WASHINGTON -- Polygraph tests are intrinsically unreliable when used to screen tens of thousands of federal employees for security breaches, a prestigious National Research Council panel concluded in a study released Tuesday.

There are no alternatives to the tests, according to the panelists who examined the polygraph's utility for the Department of Energy, which operates federal nuclear and weapons research facilities nationwide.

"This is a problem for national security and clearly a problem for the DOE," said Kevin Murphy, a panelist from Pennsylvania State University in University Park, Pa.

Thousands of federal employees at the Department of Energy, the FBI, the CIA, the National Security Agency and other government facilities face regular polygraph screening.

The study involved only the polygraph's use as a general screening device for large populations. When focused on a specific crime or unique facts or events, it probably is more reliable, panelists said.

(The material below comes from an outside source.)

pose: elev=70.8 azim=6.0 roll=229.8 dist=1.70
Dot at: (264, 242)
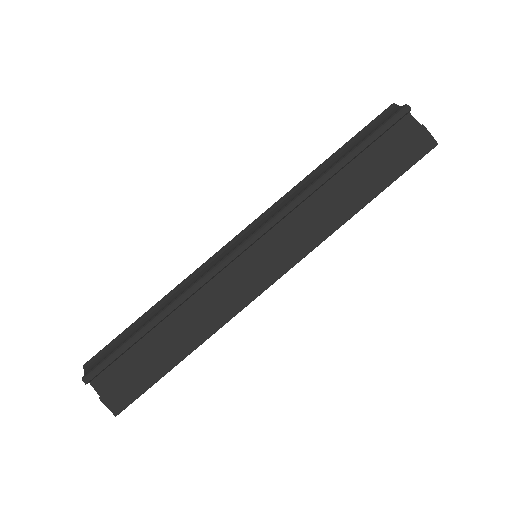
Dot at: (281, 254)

The problem, they said, is that polygraph tests, which measure and record distinctive variations in cardiovascular, respiratory and skin-surface conductivity that suggest deception, produce a lot of false-positive results.

That's because test responses viewed as deceptive can have other causes, such as stress and exertion, said Stephen Feinberg, a professor of statistics and computer science at Carnegie Mellon University in Pittsburgh who chaired the polygraph investigation panel.